[INFORMATION GIVEN Boundary: Start]

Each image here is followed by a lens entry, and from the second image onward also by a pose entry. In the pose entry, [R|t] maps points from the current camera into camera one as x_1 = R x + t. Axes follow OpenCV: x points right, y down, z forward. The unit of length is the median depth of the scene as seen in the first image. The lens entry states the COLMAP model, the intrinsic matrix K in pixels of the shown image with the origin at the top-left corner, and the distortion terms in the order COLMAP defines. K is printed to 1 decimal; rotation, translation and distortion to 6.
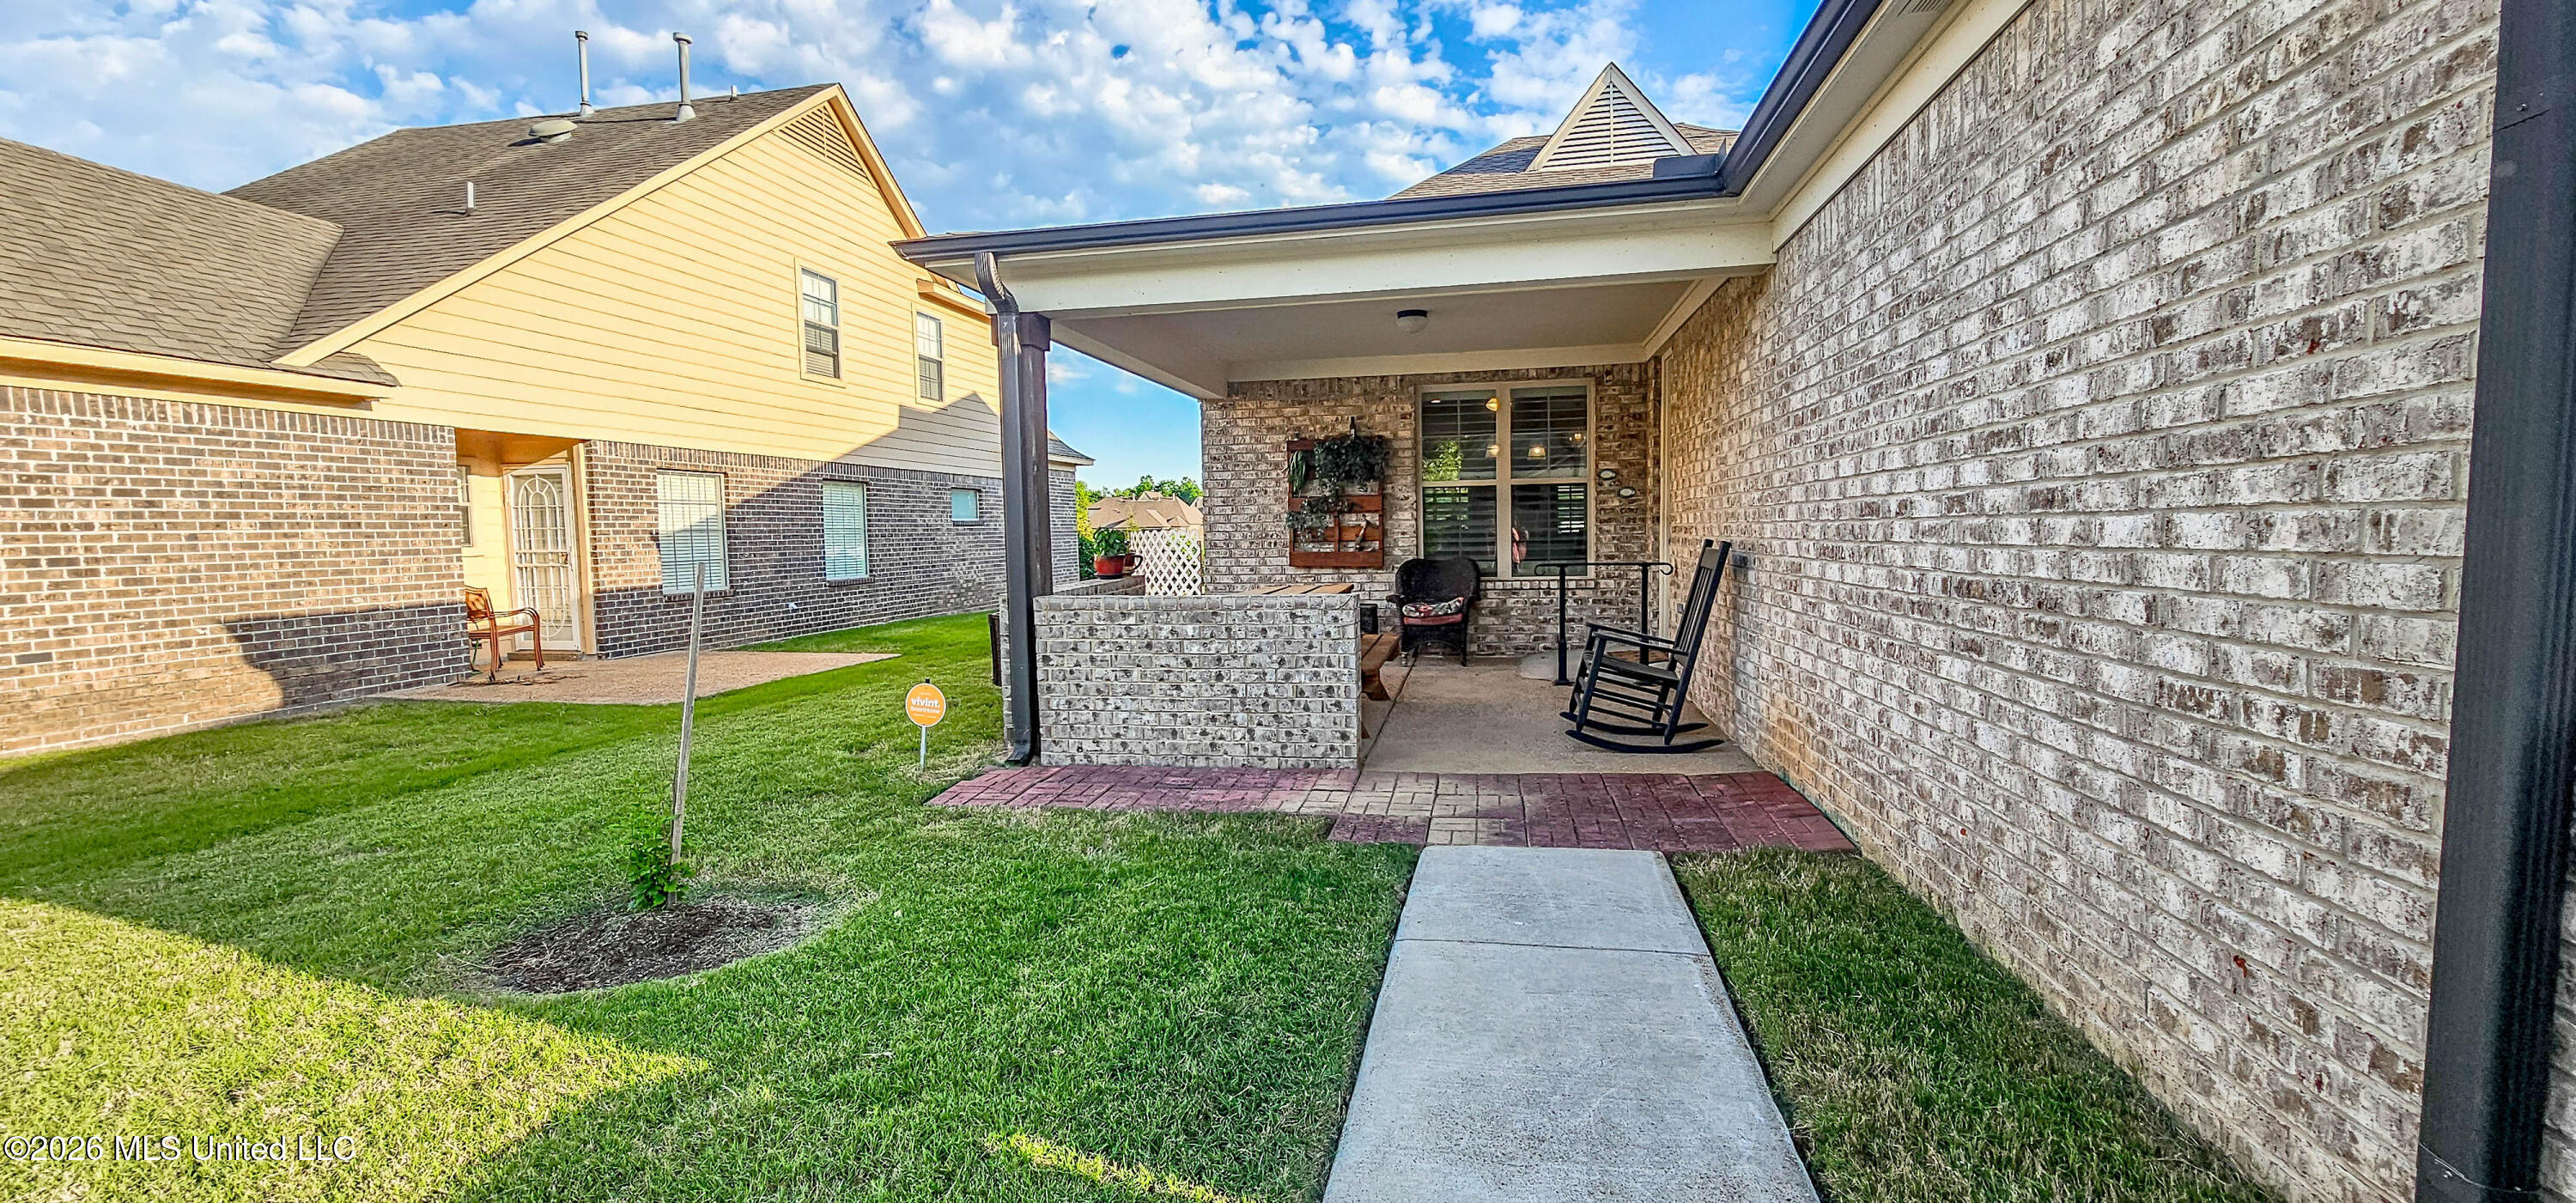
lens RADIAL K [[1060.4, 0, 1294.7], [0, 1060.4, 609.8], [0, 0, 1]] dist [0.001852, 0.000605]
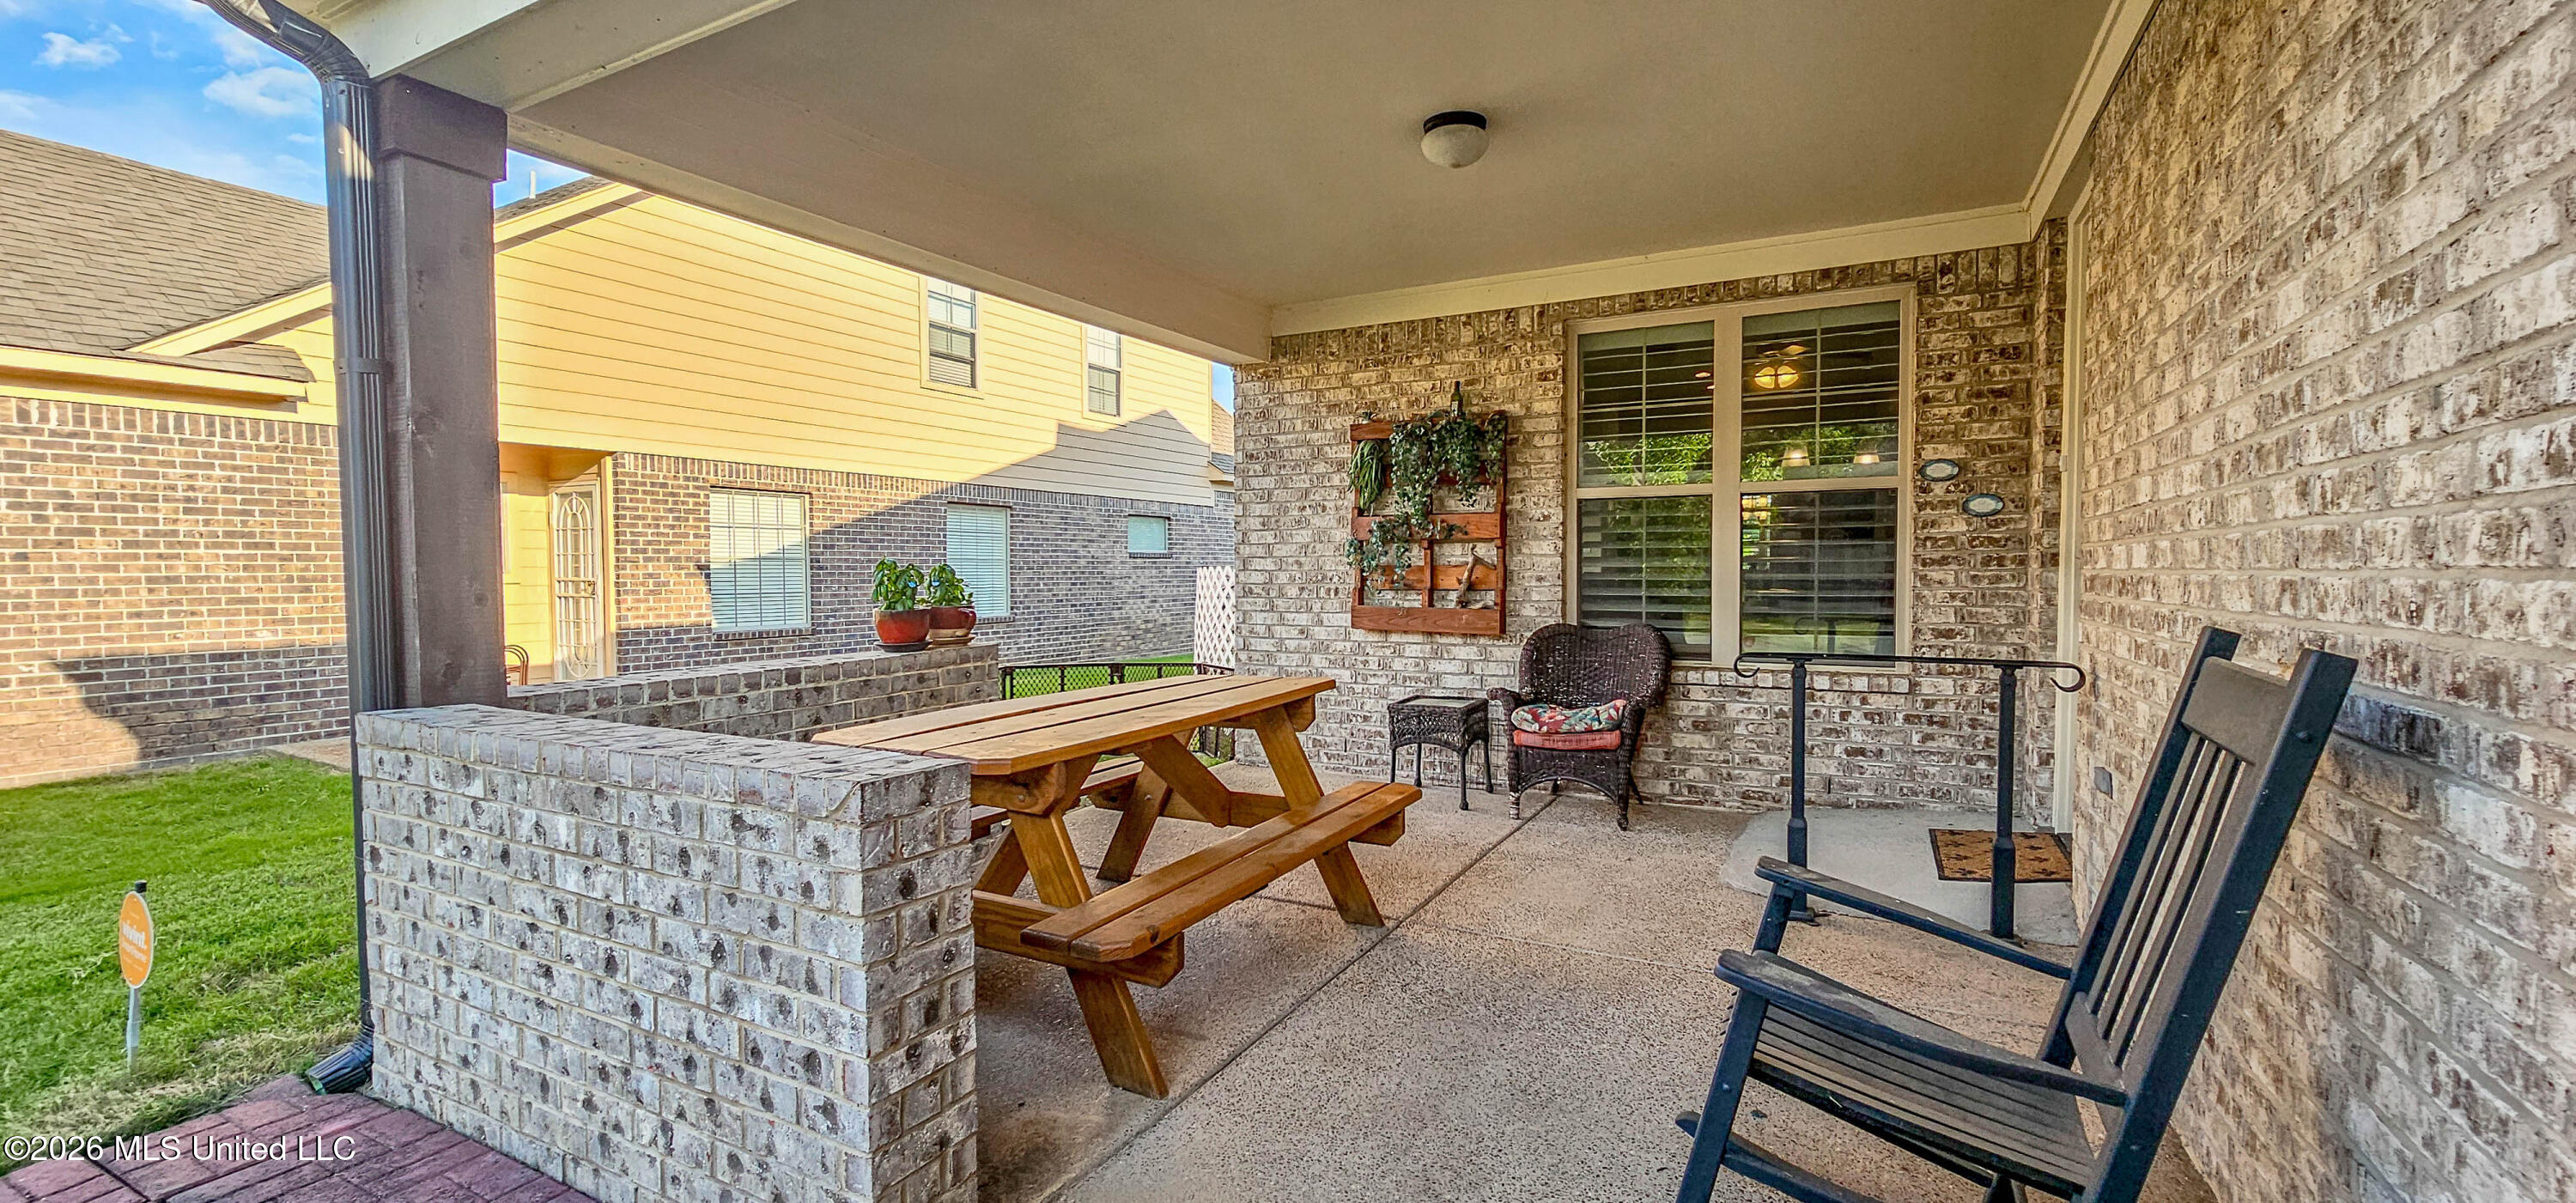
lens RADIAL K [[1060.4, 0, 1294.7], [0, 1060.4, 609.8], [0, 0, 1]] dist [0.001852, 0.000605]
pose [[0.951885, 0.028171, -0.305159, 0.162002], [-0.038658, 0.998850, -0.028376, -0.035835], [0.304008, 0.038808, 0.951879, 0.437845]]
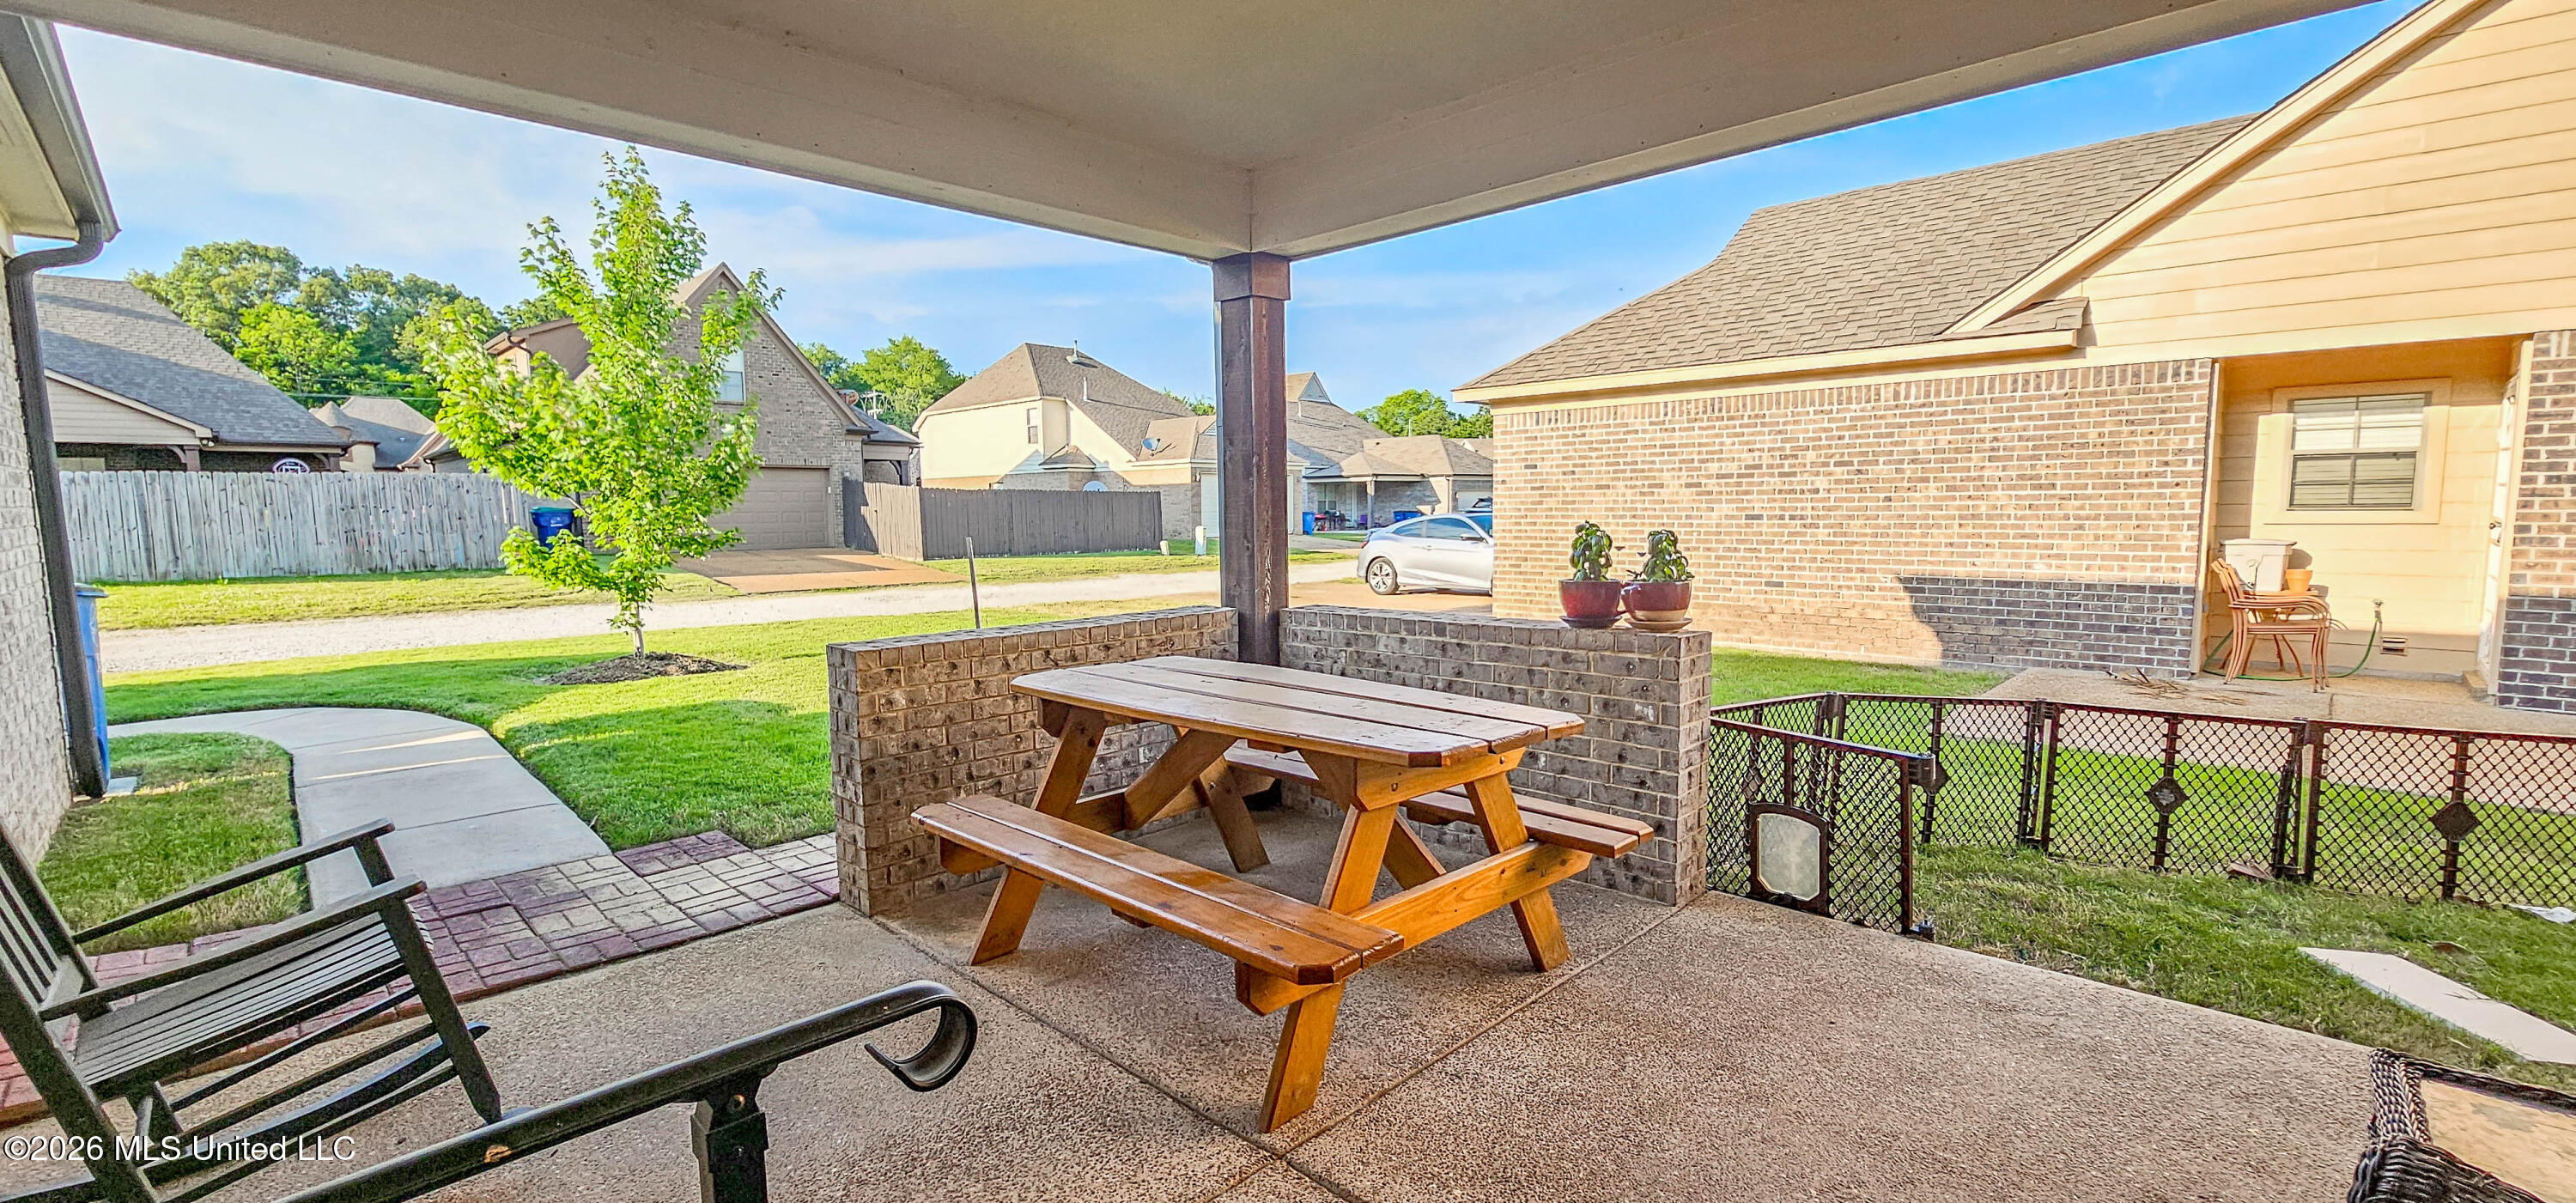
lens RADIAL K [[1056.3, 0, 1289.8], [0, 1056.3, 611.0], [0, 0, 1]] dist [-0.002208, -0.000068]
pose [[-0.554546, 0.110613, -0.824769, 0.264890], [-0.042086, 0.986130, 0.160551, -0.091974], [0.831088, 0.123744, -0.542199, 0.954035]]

[INFORMATION GIVEN Boundary: End]

Please give the data again unaltered, leaving out any images.

* _RESPONSE TO THIS TASK_
Each image here is followed by a lens entry, and from the second image onward also by a pose entry. In the pose entry, [R|t] maps points from the current camera into camera one as x_1 = R x + t. Axes follow OpenCV: x points right, y down, z forward. The unit of length is the median depth of the scene as seen in the first image. The lens entry states the COLMAP model, the intrinsic matrix K in pixels of the shown image with the origin at the top-left corner, and the distortion terms in the order COLMAP defines. K is printed to 1 decimal; rotation, translation and distortion to 6.
lens RADIAL K [[1060.4, 0, 1294.7], [0, 1060.4, 609.8], [0, 0, 1]] dist [0.001852, 0.000605]
lens RADIAL K [[1060.4, 0, 1294.7], [0, 1060.4, 609.8], [0, 0, 1]] dist [0.001852, 0.000605]
pose [[0.951885, 0.028171, -0.305159, 0.162002], [-0.038658, 0.998850, -0.028376, -0.035835], [0.304008, 0.038808, 0.951879, 0.437845]]
lens RADIAL K [[1056.3, 0, 1289.8], [0, 1056.3, 611.0], [0, 0, 1]] dist [-0.002208, -0.000068]
pose [[-0.554546, 0.110613, -0.824769, 0.264890], [-0.042086, 0.986130, 0.160551, -0.091974], [0.831088, 0.123744, -0.542199, 0.954035]]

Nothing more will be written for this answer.